> [本文抜粋]
☆ ☆ ☆ ☆

Capt.ノッポさん、息苦しくないですか?
航空機は機内に与圧システムが装備されていても、通常は海抜7-8,000Ft程度に与圧されています。与圧されていない機体では、外気圧と内気圧が同じですから、海抜12,500Ft以上を飛行する場合には法律上酸素吸入して運航することが必要です。
そういう危うい環境の中で、エアマンの肺が破裂したらどうなるでしょうか?肺は左右2つあり、1つが破裂したら文字通り片肺飛行になります。
なぜ気胸が起こるのを理解するには、若干想像力が必要です。実は肺と胸腔内壁は「胸膜」という云わばサランラップのような膜で覆われています。胸膜にはサーファクタントという潤滑液が浸潤しており、洗剤の泡のように作用して滑らかに肺を動かします。
ところが何かの弾みで肺側の臓側胸膜が破れると、肺に入ってきた空気が肺と胸壁の間に漏れ入ります。この空間は本来真空なので、空気が入り込むと破れた肺は膨らまなくなります。これが気胸という病態です。運動や交通事故などで胸部を打撲すれば、胸腔内側の壁側胸膜が破れて、同様な病態になるでしょう。このメカニズムは分かりにくいので、「片肺エアマン」でもう少し分かりやすく説明しています。
胸部の外傷では、稀に両方破裂します。一方の破裂でも、未破裂の肺が破裂した側に流入した空気で圧迫されてされて未破裂の肺も動けなくなれば、実質呼吸が出来なくなります。心臓に還流する血液量が激減すれば、ショック状態に陥ります。このような深刻な病状になることを緊張性気胸といいます。

☆ ☆ ☆ ☆

> [データ一覧]
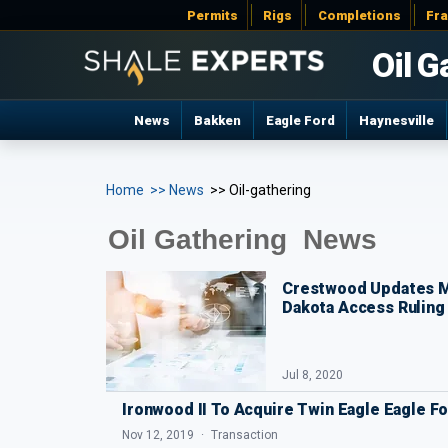
Permits
Rigs
Completions
Fr
Oil G
News
Bakken
Eagle Ford
Haynesville
Home
>> News
>> Oil-gathering
Oil Gathering News
Crestwood Updates M
Dakota Access Ruling
Jul 8, 2020
Ironwood II To Acquire Twin Eagle Eagle 
Nov 12, 2019
Transaction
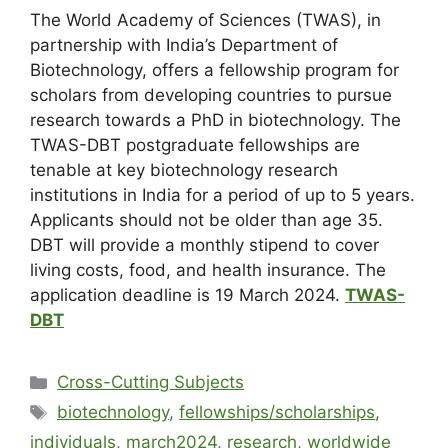
The World Academy of Sciences (TWAS), in
partnership with India’s Department of
Biotechnology, offers a fellowship program for
scholars from developing countries to pursue
research towards a PhD in biotechnology. The
TWAS-DBT postgraduate fellowships are
tenable at key biotechnology research
institutions in India for a period of up to 5 years.
Applicants should not be older than age 35.
DBT will provide a monthly stipend to cover
living costs, food, and health insurance. The
application deadline is 19 March 2024.
TWAS-
DBT
Cross-Cutting Subjects
biotechnology
,
fellowships/scholarships
,
individuals
,
march2024
,
research
,
worldwide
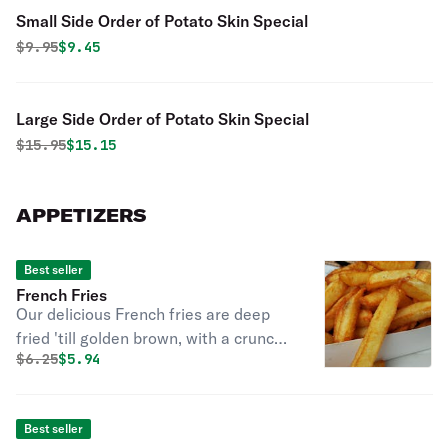
Small Side Order of Potato Skin Special
Original price was
Discounted price is
$
9.95
$9.45
Large Side Order of Potato Skin Special
Original price was
Discounted price is
$
15.95
$15.15
APPETIZERS
Best seller
French Fries
Our delicious French fries are deep
fried 'till golden brown, with a crunchy
Original price was
Discounted price is
$
6.25
$5.94
exterior and a light fluffy interior.
Seasoned to perfection!
Best seller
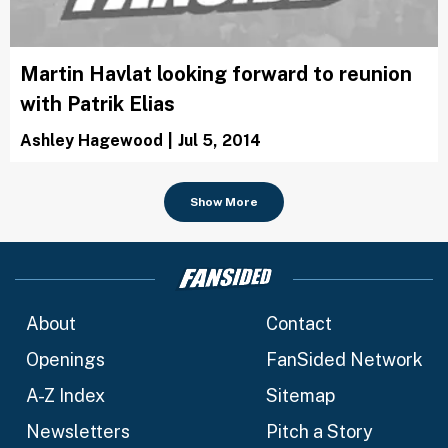
Martin Havlat looking forward to reunion
with Patrik Elias
Ashley Hagewood
|
Jul 5, 2014
Show More
About
Contact
Openings
FanSided Network
A-Z Index
Sitemap
Newsletters
Pitch a Story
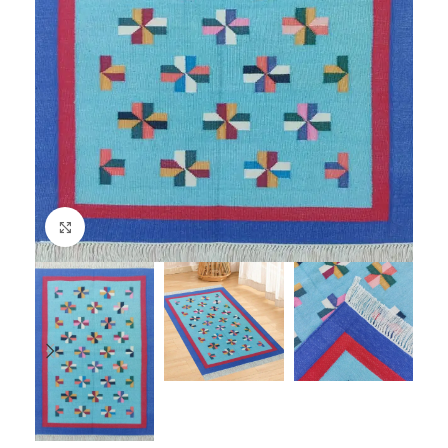
Click to enlarge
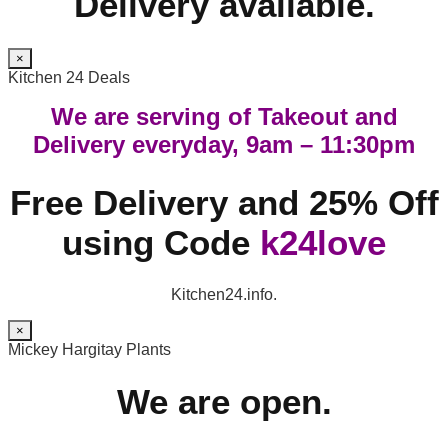
Delivery available.
×
Kitchen 24 Deals
We are serving of Takeout and
Delivery everyday, 9am – 11:30pm
Free Delivery and 25% Off
using Code
k24love
Kitchen24.info.
×
Mickey Hargitay Plants
We are open.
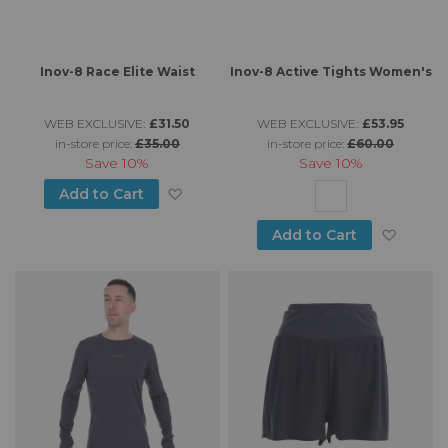
Inov-8 Race Elite Waist
Inov-8 Active Tights Women's
WEB EXCLUSIVE:
£31.50
WEB EXCLUSIVE:
£53.95
in-store price:
£35.00
in-store price:
£60.00
Save
10%
Save
10%
Add to Wish List
Add to Cart
Add to
Add to Cart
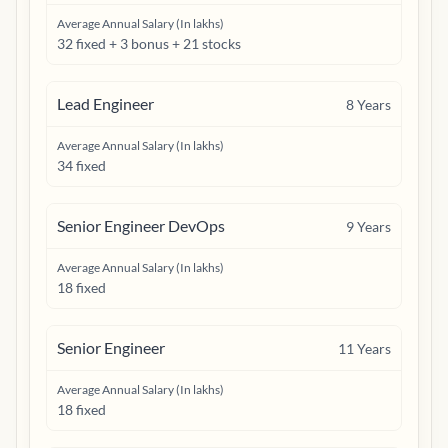
Average Annual Salary (In lakhs)
32 fixed + 3 bonus + 21 stocks
Lead Engineer
8
Years
Average Annual Salary (In lakhs)
34 fixed
Senior Engineer DevOps
9
Years
Average Annual Salary (In lakhs)
18 fixed
Senior Engineer
11
Years
Average Annual Salary (In lakhs)
18 fixed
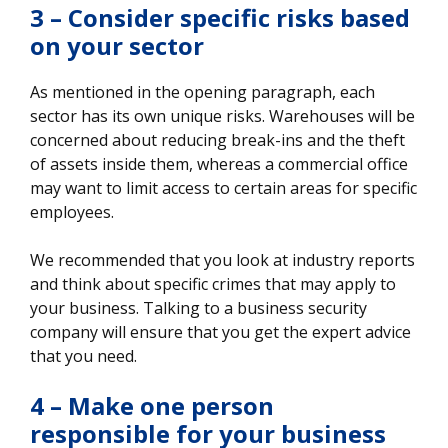
3 – Consider specific risks based
on your sector
As mentioned in the opening paragraph, each
sector has its own unique risks. Warehouses will be
concerned about reducing break-ins and the theft
of assets inside them, whereas a commercial office
may want to limit access to certain areas for specific
employees.
We recommended that you look at industry reports
and think about specific crimes that may apply to
your business. Talking to a business security
company will ensure that you get the expert advice
that you need.
4 – Make one person
responsible for your business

☆ ☆ ☆ ☆

> [練習問題]
A. 気胸についての文章から、次の問いに答えよ。
(i) 与圧システムを装備した航空機は、通常、海抜何フィート程度に与圧されているか。
(ii) 胸膜に浸潤している潤滑液は何と呼ばれているか。
(iii) 片側の破裂で、血液の還流が激減してショック状態に陥るような深刻な病状は何というか。
B. 気胸についての文章に出てくる語のうち、「胸膜」を含むものを重複なくすべて挙げよ。
C. 気胸についての文章を、最後の文の後から書き進めてください。
データはこの課題には関係しない。

> [解答]
A.
(i) 海抜7-8,000Ft程度
(ii) サーファクタント
(iii) 緊張性気胸

B. 胸膜、臓側胸膜、壁側胸膜

C.
上空で運航中に気胸となるのは、後者のような外傷性ではなく、前者の自然気胸です。自然気胸は直接原因は不明なものの、臓側胸膜が薄いから破れる訳で、痩せ気味で背が高い体型の人が多いです。特にブラやブレブと呼ばれる胸膜の一部が特に薄くてプクッと膨らんでいる部分がある人は要注意。気圧が低いために発症しやすいとは言えませんが、空気が薄い状態で片肺になるのはインキャパ(操縦不能)状態になり易いと云えます。
そのため気胸の既往があるエアマンは航空身体検査で大臣判定となることがあります。FAAの場合は外傷性気胸で、治癒していることを担当医が証明すれば即刻適合となりますが、自然気胸の場合は本部判定となります。自然気胸では再発、再燃がしばしばあるためです。
気胸を予防するために、まず外傷性気胸を起こさないことが重要です。エアマンに運動は必要ですが、胸部を殴打するスポーツは避けるべきです。自然気胸でも予防策がない訳ではありません。呼吸機能を上げる運動、特に水泳がお勧めです。そのような運動を続けると、運動能力が高まるだけでなく、胸膜も発達して分厚くなります。ヒョロヒョロの体型だった男の子が、水泳教室に通って立派な胸板になって戻ってくると、この子にはパイロットになりたいという強い意欲が感じられて、こちらも嬉しくなります。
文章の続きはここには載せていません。